In a move to expand the possibility of enabling machine learning, advanced analytics, and data exchange, the company is currently developing an electronic data processing platform (EDP) to change the way it manages and stores data.
"Our EDP platform is designed to be a universal data repository for all the data we want to share internally or externally as an organisation, and we fully catalogue that," Glew said.
"We want it to be a real platform so teams can get access to data themselves, and we do that through a fully multi-tenanted, clean way so we don't become that bottleneck.

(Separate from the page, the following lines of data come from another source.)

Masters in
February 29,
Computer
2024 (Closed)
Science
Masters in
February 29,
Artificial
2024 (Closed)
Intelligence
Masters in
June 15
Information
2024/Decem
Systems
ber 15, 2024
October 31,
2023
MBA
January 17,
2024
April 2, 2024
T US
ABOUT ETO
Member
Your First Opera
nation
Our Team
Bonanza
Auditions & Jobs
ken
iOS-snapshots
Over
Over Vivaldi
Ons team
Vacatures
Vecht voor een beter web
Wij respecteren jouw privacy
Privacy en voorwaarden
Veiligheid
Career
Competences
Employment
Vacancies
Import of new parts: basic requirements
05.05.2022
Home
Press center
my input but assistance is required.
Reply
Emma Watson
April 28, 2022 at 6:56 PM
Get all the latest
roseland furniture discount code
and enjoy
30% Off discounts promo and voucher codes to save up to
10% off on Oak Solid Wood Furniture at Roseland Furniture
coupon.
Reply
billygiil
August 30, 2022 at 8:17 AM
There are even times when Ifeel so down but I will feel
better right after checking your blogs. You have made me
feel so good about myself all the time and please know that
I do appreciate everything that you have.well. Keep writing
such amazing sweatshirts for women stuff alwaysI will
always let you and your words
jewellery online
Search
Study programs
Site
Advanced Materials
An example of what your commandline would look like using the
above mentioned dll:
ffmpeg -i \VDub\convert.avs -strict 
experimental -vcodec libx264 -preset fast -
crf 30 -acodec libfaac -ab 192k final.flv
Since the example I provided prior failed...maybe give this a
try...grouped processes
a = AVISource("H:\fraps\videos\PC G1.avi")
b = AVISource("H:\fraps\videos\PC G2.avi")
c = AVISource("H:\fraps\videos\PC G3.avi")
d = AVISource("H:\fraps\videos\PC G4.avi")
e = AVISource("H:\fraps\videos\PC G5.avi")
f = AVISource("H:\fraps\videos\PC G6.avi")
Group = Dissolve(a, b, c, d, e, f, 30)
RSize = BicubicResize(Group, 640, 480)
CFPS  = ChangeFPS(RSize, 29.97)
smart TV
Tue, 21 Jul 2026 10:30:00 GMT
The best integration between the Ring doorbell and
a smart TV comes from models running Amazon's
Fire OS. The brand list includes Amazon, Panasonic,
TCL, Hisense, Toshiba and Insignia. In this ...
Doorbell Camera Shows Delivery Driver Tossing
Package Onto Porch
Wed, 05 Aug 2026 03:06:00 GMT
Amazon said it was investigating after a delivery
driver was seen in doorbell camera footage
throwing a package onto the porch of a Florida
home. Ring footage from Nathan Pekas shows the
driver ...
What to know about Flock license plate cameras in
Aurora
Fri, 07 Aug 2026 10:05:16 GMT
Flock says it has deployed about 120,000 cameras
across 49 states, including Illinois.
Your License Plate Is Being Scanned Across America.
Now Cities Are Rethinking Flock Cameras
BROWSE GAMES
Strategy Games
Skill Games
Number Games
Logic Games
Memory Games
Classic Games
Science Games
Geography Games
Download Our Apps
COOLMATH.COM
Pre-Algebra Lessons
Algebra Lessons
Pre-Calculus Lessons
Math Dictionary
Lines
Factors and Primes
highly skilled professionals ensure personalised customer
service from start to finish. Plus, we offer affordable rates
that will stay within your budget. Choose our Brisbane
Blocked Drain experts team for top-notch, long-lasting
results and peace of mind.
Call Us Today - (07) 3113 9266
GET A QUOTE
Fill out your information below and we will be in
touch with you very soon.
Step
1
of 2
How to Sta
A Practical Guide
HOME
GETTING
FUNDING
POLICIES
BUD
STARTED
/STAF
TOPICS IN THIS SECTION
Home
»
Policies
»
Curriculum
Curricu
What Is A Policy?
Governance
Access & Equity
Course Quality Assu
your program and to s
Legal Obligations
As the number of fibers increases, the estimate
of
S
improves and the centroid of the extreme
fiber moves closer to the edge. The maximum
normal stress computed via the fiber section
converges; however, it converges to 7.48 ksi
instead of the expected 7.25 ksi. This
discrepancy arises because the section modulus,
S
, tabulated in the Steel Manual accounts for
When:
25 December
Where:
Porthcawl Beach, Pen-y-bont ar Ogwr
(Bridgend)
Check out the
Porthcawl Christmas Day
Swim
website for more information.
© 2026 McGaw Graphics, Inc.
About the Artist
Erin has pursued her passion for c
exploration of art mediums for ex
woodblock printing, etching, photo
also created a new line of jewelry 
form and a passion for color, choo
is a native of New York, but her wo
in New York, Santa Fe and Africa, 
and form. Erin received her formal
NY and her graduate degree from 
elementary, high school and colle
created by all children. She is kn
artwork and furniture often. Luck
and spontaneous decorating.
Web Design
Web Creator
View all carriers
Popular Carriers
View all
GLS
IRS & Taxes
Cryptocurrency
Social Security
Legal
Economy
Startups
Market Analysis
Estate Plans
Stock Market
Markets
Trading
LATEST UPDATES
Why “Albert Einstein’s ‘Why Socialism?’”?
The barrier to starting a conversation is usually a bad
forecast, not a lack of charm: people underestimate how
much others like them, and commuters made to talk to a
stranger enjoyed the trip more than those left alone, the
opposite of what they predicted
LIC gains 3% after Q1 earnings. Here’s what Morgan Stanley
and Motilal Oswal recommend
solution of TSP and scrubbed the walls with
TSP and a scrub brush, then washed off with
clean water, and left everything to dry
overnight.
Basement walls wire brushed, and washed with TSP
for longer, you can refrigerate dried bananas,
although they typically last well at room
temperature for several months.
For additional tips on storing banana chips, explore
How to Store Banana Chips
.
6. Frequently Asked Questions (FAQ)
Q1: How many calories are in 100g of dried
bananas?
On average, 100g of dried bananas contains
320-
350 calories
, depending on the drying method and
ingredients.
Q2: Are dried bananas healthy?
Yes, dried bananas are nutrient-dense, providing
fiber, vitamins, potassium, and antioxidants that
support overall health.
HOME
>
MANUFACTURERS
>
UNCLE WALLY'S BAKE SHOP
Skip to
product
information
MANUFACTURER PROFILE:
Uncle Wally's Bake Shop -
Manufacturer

"We want to be really scalable and agile by improving the time to value for people who want to use data. We also want to be able to take advantage of the elastic nature of the cloud and make sure we're able to meet business demands when they arise and to scale back when we don't need things."
The design and the development of the EDP have been carefully considered, with Glew revealing how Coles has adopted a blueprint of how the company thinks about data as a "first-class asset".
"It means we don't treat it as an afterthought. We make sure that when we do an initiative or create a project, we're looking at publishing that data then and there into the platform, cataloguing, and it making available for people," he said.
"It's also about speaking to the quality of the data. It's not about publishing rubbish, it's about being thoughtful about what we put out."
By adopting a multitenancy model for the EDP architecture, Coles is leveraging Oracle Golden Gate to shift data from its existing on-premise Oracle data warehouses into Microsoft Azure, while also using Databricks as a central processing technology to prep, transform, and model the data being ingested.
Glew said when the EDP project is complete, it would enable data to be easily discoverable, streamed and used in real time, and be stored in one place.
"There's a lot of great things a platform like this enables us to do that we struggle within our existing environment," he said.
Glew added another aspect of the project has been getting data governance and compliance to a level that is better but less complex, which is an issue Coles has had to face in the past.
"Our current environment, while secure, it doesn't make it easy to do things with our data quickly and easily," he said.
Since adopting this new platform, Glew said the investment has started to pay off by highlighting how, for instance, model training jobs that would typically take three days has been reduced to three hours.
"Over time, as we get the speed of data faster and faster the business will change fundamentally," he said.
Under the partnership, Coles is building an enterprise data platform in Azure to bolster its analytics capabilities and enable the use of artificial intelligence to drive innovation through its supply chain and physical stores.